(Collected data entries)
══════

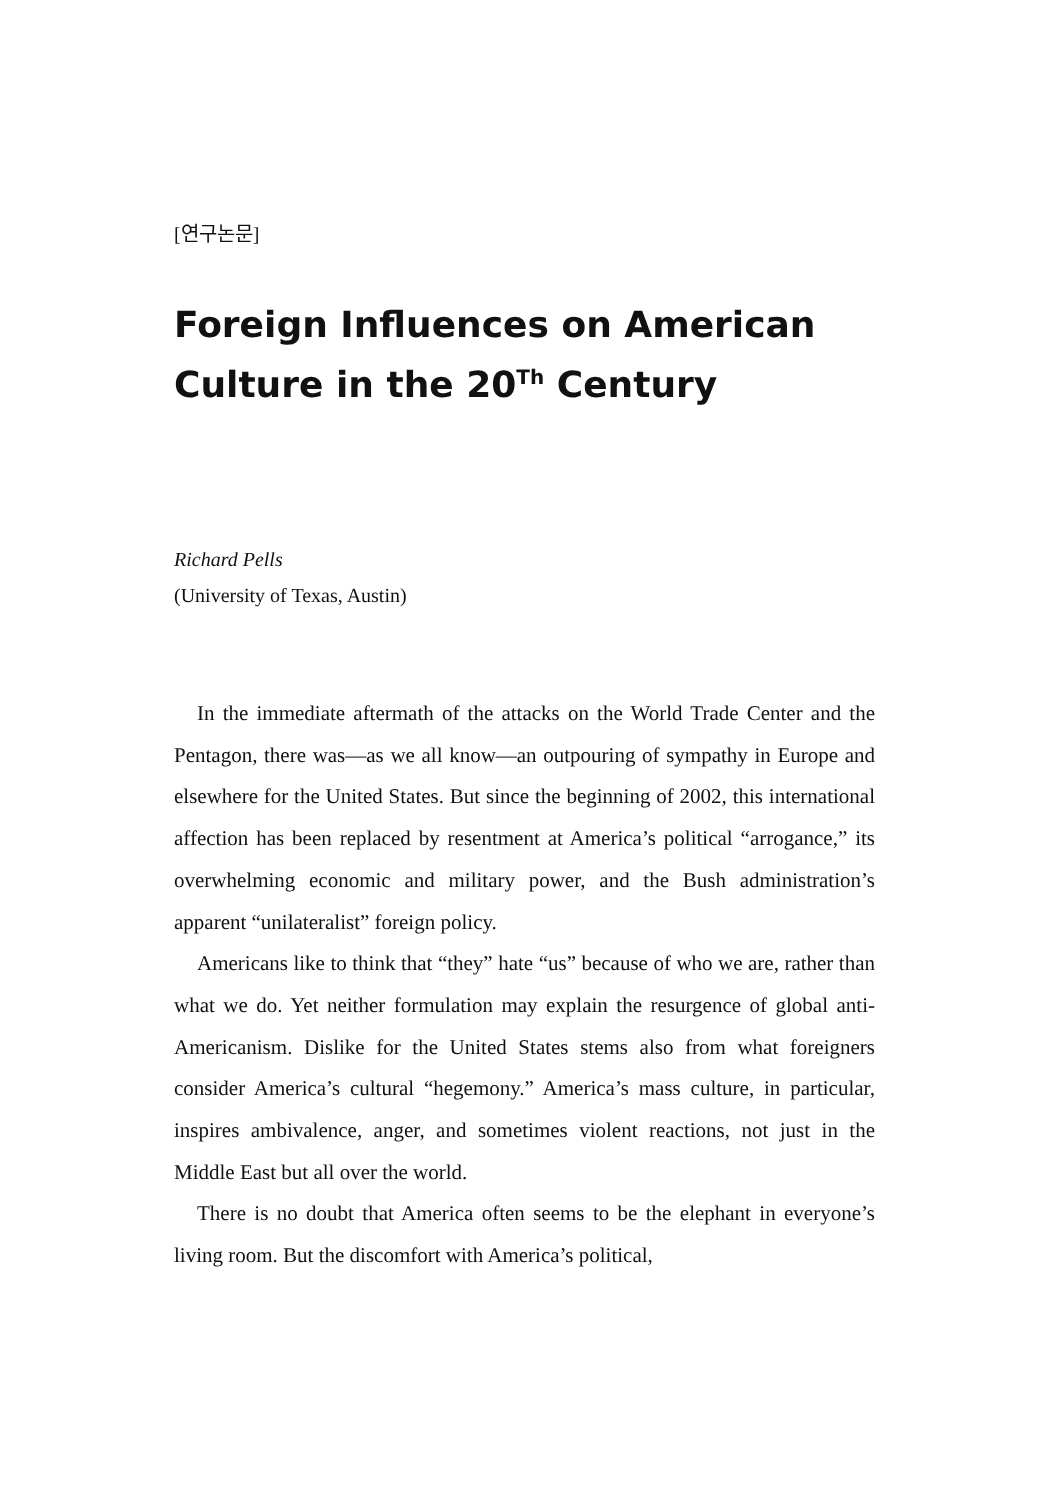[연구논문]
Foreign Influences on American Culture in the 20<sup>Th</sup> Century
Richard Pells
(University of Texas, Austin)
In the immediate aftermath of the attacks on the World Trade Center and the Pentagon, there was—as we all know—an outpouring of sympathy in Europe and elsewhere for the United States. But since the beginning of 2002, this international affection has been replaced by resentment at America’s political “arrogance,” its overwhelming economic and military power, and the Bush administration’s apparent “unilateralist” foreign policy.
Americans like to think that “they” hate “us” because of who we are, rather than what we do. Yet neither formulation may explain the resurgence of global anti-Americanism. Dislike for the United States stems also from what foreigners consider America’s cultural “hegemony.” America’s mass culture, in particular, inspires ambivalence, anger, and sometimes violent reactions, not just in the Middle East but all over the world.
There is no doubt that America often seems to be the elephant in everyone’s living room. But the discomfort with America’s political,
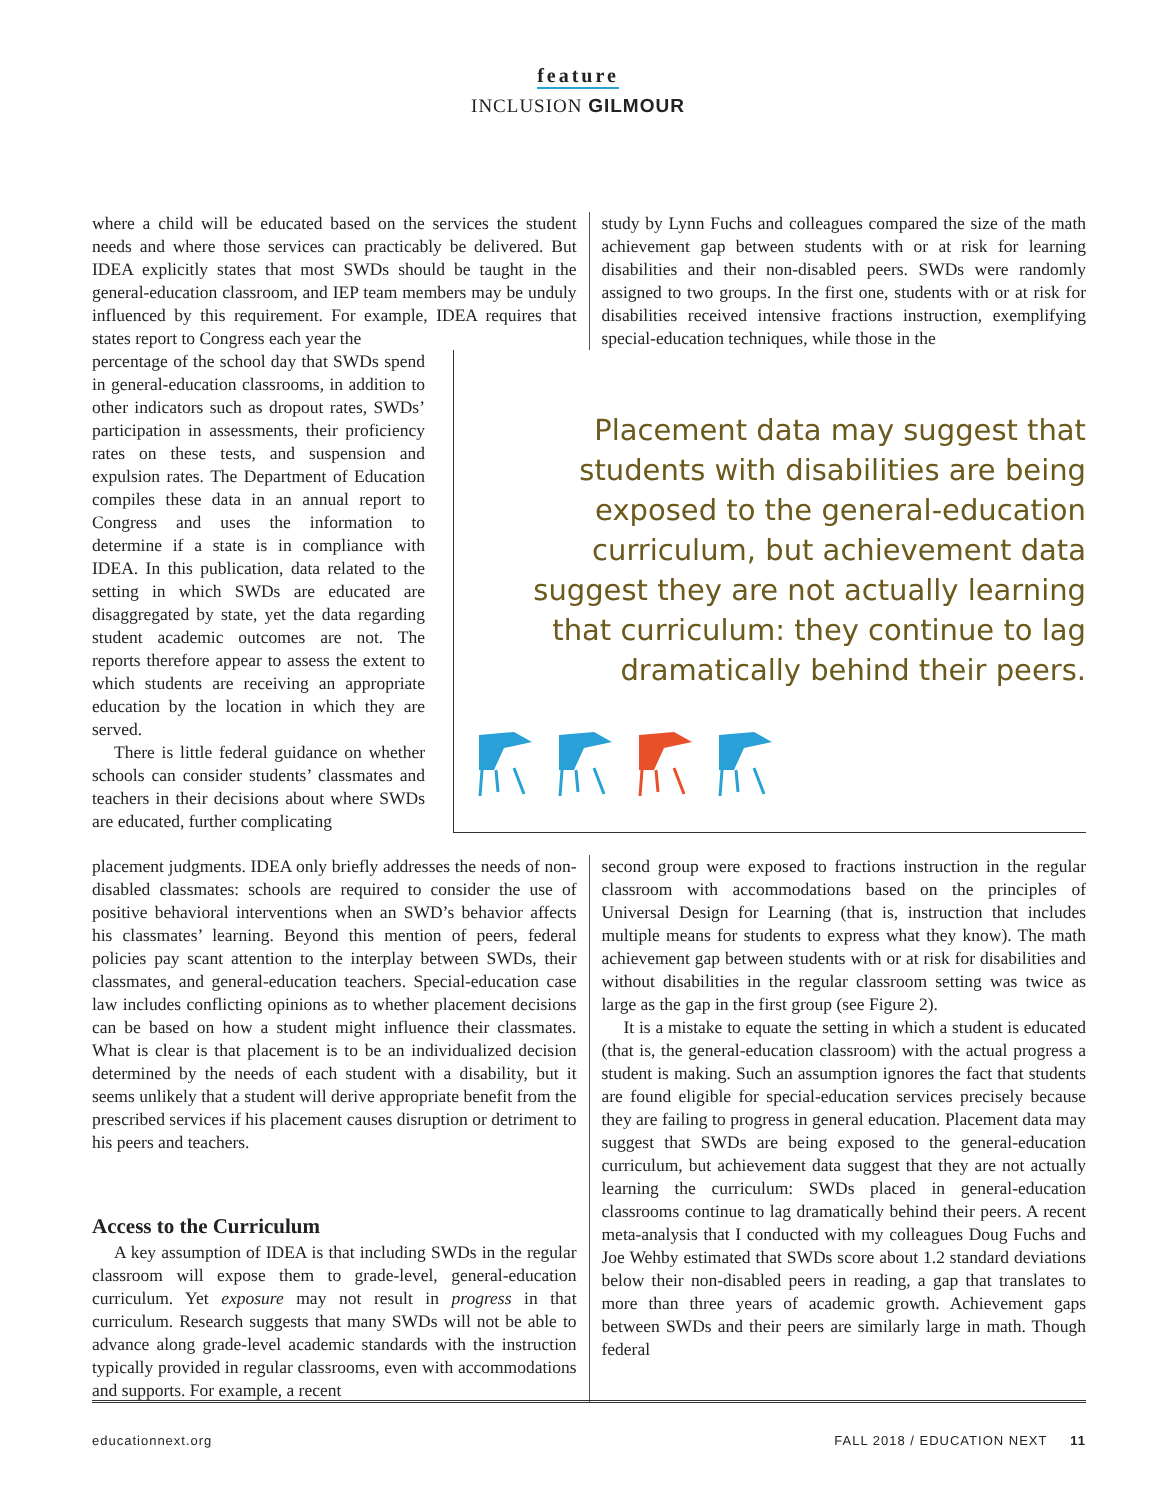feature
INCLUSION GILMOUR
where a child will be educated based on the services the student needs and where those services can practicably be delivered. But IDEA explicitly states that most SWDs should be taught in the general-education classroom, and IEP team members may be unduly influenced by this requirement. For example, IDEA requires that states report to Congress each year the
study by Lynn Fuchs and colleagues compared the size of the math achievement gap between students with or at risk for learning disabilities and their non-disabled peers. SWDs were randomly assigned to two groups. In the first one, students with or at risk for disabilities received intensive fractions instruction, exemplifying special-education techniques, while those in the
percentage of the school day that SWDs spend in general-education classrooms, in addition to other indicators such as dropout rates, SWDs’ participation in assessments, their proficiency rates on these tests, and suspension and expulsion rates. The Department of Education compiles these data in an annual report to Congress and uses the information to determine if a state is in compliance with IDEA. In this publication, data related to the setting in which SWDs are educated are disaggregated by state, yet the data regarding student academic outcomes are not. The reports therefore appear to assess the extent to which students are receiving an appropriate education by the location in which they are served.
There is little federal guidance on whether schools can consider students’ classmates and teachers in their decisions about where SWDs are educated, further complicating
Placement data may suggest that students with disabilities are being exposed to the general-education curriculum, but achievement data suggest they are not actually learning that curriculum: they continue to lag dramatically behind their peers.
placement judgments. IDEA only briefly addresses the needs of non-disabled classmates: schools are required to consider the use of positive behavioral interventions when an SWD’s behavior affects his classmates’ learning. Beyond this mention of peers, federal policies pay scant attention to the interplay between SWDs, their classmates, and general-education teachers. Special-education case law includes conflicting opinions as to whether placement decisions can be based on how a student might influence their classmates. What is clear is that placement is to be an individualized decision determined by the needs of each student with a disability, but it seems unlikely that a student will derive appropriate benefit from the prescribed services if his placement causes disruption or detriment to his peers and teachers.
Access to the Curriculum
A key assumption of IDEA is that including SWDs in the regular classroom will expose them to grade-level, general-education curriculum. Yet exposure may not result in progress in that curriculum. Research suggests that many SWDs will not be able to advance along grade-level academic standards with the instruction typically provided in regular classrooms, even with accommodations and supports. For example, a recent
second group were exposed to fractions instruction in the regular classroom with accommodations based on the principles of Universal Design for Learning (that is, instruction that includes multiple means for students to express what they know). The math achievement gap between students with or at risk for disabilities and without disabilities in the regular classroom setting was twice as large as the gap in the first group (see Figure 2).
It is a mistake to equate the setting in which a student is educated (that is, the general-education classroom) with the actual progress a student is making. Such an assumption ignores the fact that students are found eligible for special-education services precisely because they are failing to progress in general education. Placement data may suggest that SWDs are being exposed to the general-education curriculum, but achievement data suggest that they are not actually learning the curriculum: SWDs placed in general-education classrooms continue to lag dramatically behind their peers. A recent meta-analysis that I conducted with my colleagues Doug Fuchs and Joe Wehby estimated that SWDs score about 1.2 standard deviations below their non-disabled peers in reading, a gap that translates to more than three years of academic growth. Achievement gaps between SWDs and their peers are similarly large in math. Though federal
educationnext.org FALL 2018 / EDUCATION NEXT 11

══════

- The task -
From the entries above, write out only the lines starting at the line that holds "where a child" and ending at the line that holds "Placement data may suggest that students", keeping both and matching them exactly.

- Task answer -
where a child will be educated based on the services the student needs and where those services can practicably be delivered. But IDEA explicitly states that most SWDs should be taught in the general-education classroom, and IEP team members may be unduly influenced by this requirement. For example, IDEA requires that states report to Congress each year the
study by Lynn Fuchs and colleagues compared the size of the math achievement gap between students with or at risk for learning disabilities and their non-disabled peers. SWDs were randomly assigned to two groups. In the first one, students with or at risk for disabilities received intensive fractions instruction, exemplifying special-education techniques, while those in the
percentage of the school day that SWDs spend in general-education classrooms, in addition to other indicators such as dropout rates, SWDs’ participation in assessments, their proficiency rates on these tests, and suspension and expulsion rates. The Department of Education compiles these data in an annual report to Congress and uses the information to determine if a state is in compliance with IDEA. In this publication, data related to the setting in which SWDs are educated are disaggregated by state, yet the data regarding student academic outcomes are not. The reports therefore appear to assess the extent to which students are receiving an appropriate education by the location in which they are served.
There is little federal guidance on whether schools can consider students’ classmates and teachers in their decisions about where SWDs are educated, further complicating
Placement data may suggest that students with disabilities are being exposed to the general-education curriculum, but achievement data suggest they are not actually learning that curriculum: they continue to lag dramatically behind their peers.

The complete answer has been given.